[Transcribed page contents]
━━━━━━━━━━━━━━━━━━━━━━━━━━━━━━

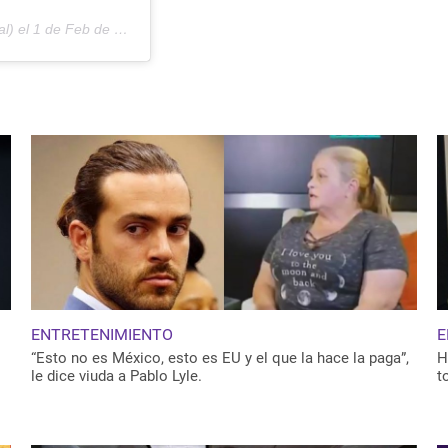
al) el
1 de Feb de 2019 a las 9:41 PST
ENTRETENIMIENTO
E
“Esto no es México, esto es EU y el que la hace la paga”,
H
le dice viuda a Pablo Lyle.
t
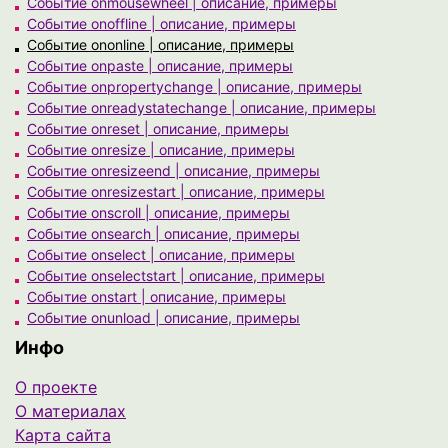
Событие onmousewheel | описание, примеры
Событие onoffline | описание, примеры
Событие ononline | описание, примеры
Событие onpaste | описание, примеры
Событие onpropertychange | описание, примеры
Событие onreadystatechange | описание, примеры
Событие onreset | описание, примеры
Событие onresize | описание, примеры
Событие onresizeend | описание, примеры
Событие onresizestart | описание, примеры
Событие onscroll | описание, примеры
Событие onsearch | описание, примеры
Событие onselect | описание, примеры
Событие onselectstart | описание, примеры
Событие onstart | описание, примеры
Событие onunload | описание, примеры
Инфо
О проекте
О материалах
Карта сайта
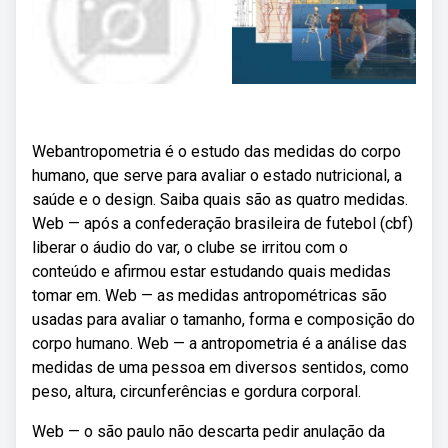
Webantropometria é o estudo das medidas do corpo
humano, que serve para avaliar o estado nutricional, a
saúde e o design. Saiba quais são as quatro medidas.
Web — após a confederação brasileira de futebol (cbf)
liberar o áudio do var, o clube se irritou com o
conteúdo e afirmou estar estudando quais medidas
tomar em. Web — as medidas antropométricas são
usadas para avaliar o tamanho, forma e composição do
corpo humano. Web — a antropometria é a análise das
medidas de uma pessoa em diversos sentidos, como
peso, altura, circunferências e gordura corporal.
Web — o são paulo não descarta pedir anulação da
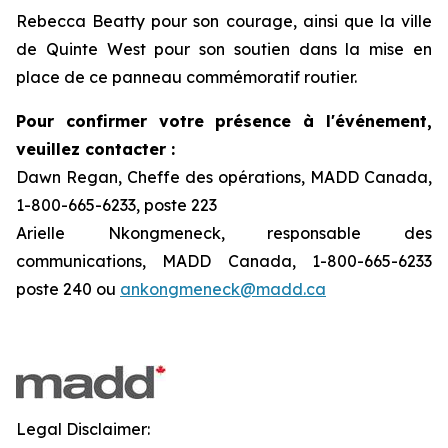
Rebecca Beatty pour son courage, ainsi que la ville
de Quinte West pour son soutien dans la mise en
place de ce panneau commémoratif routier.
Pour confirmer votre présence à l'événement,
veuillez contacter :
Dawn Regan, Cheffe des opérations, MADD Canada,
1-800-665-6233, poste 223
Arielle Nkongmeneck, responsable des
communications, MADD Canada, 1-800-665-6233
poste 240 ou
ankongmeneck@madd.ca
Legal Disclaimer:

━━━━━━━━━━━━━━━━━━━━━━━━━━━━━━

An exact copy is needed of the lines running from the one with "conteúdo e afirmou" through the end of the data above, and of those lines only, without pictures.

conteúdo e afirmou estar estudando quais medidas
tomar em. Web — as medidas antropométricas são
usadas para avaliar o tamanho, forma e composição do
corpo humano. Web — a antropometria é a análise das
medidas de uma pessoa em diversos sentidos, como
peso, altura, circunferências e gordura corporal.
Web — o são paulo não descarta pedir anulação da
Rebecca Beatty pour son courage, ainsi que la ville
de Quinte West pour son soutien dans la mise en
place de ce panneau commémoratif routier.
Pour confirmer votre présence à l'événement,
veuillez contacter :
Dawn Regan, Cheffe des opérations, MADD Canada,
1-800-665-6233, poste 223
Arielle Nkongmeneck, responsable des
communications, MADD Canada, 1-800-665-6233
poste 240 ou
ankongmeneck@madd.ca
Legal Disclaimer:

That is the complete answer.